Paper reading Sep 2019 [3]
xysun opened this issue · comments
Xiayun Sun commented
Yes 0 paper in August. Shame :(
In September I read the 3 AlphaGo papers.
AlphaGo
- Combine tree search with policy + value network
- First an Supervised Learning policy trained from expert move, predict human moves
- A fast rollout policy trained similarly, but less features & with smaller network
- Then a self play policy gradient initialized from SL policy, train for winning
- Then a value network from the self play dataset
- Then from root, pick action with RL policy, expand leaf with SL policy, value = weighted mean of estimate from value network + MC estimate from fast rollout policy; actual action = node with most visits
- Search can be done async on CPU; while network prediction on GPU
AlphaGo Zero
- No human knowledge
- Starting from random play
- Only black & white stones as features (AlphaGo used some other features)

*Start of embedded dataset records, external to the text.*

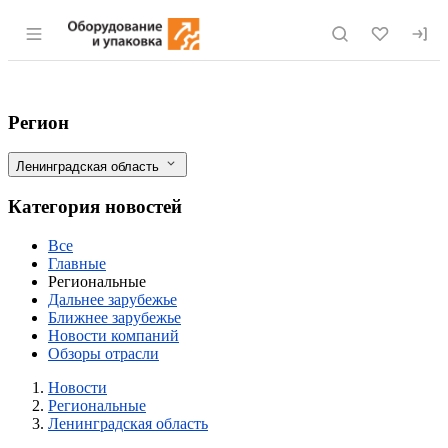
Раздел навигации по сайту eqinfo.ru
Ленинградская область: Serioplast пост
Фильтры
Регион
Ленинградская область
Категория новостей
Все
Главные
Региональные
Дальнее зарубежье
Ближнее зарубежье
Новости компаний
Обзоры отрасли
Новости
Разделы
Новости
Региональные
Ленинградская область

- Single network for both action distribution and winning prediction(unlike policy & value): (p, v) = f(s); p = vector of p(a|s); v = p(winning from current position); f = network; s = board position and history
- Inference: Simple tree search without MC rollouts
- Training: match (p, v) with (pie, z) where pie is the move probability from MCTS and z is the winner of the sample; see equation (1) for the loss function
- The MCTS rollout is same as AlphaGo paper; pie is proportional to exponentiated visit count for each move
- Evaluated residual vs convolutional & separate vs dual network; res-dual is best
AlphaZero
- Generalized to other games.
- Go: rotation/reflection invariant; binary outcome; particularly fit for conv net
- AlphaZero: no data augmentation; no hyper parameter tuning (AlphaGo Zero use Bayesian optimization)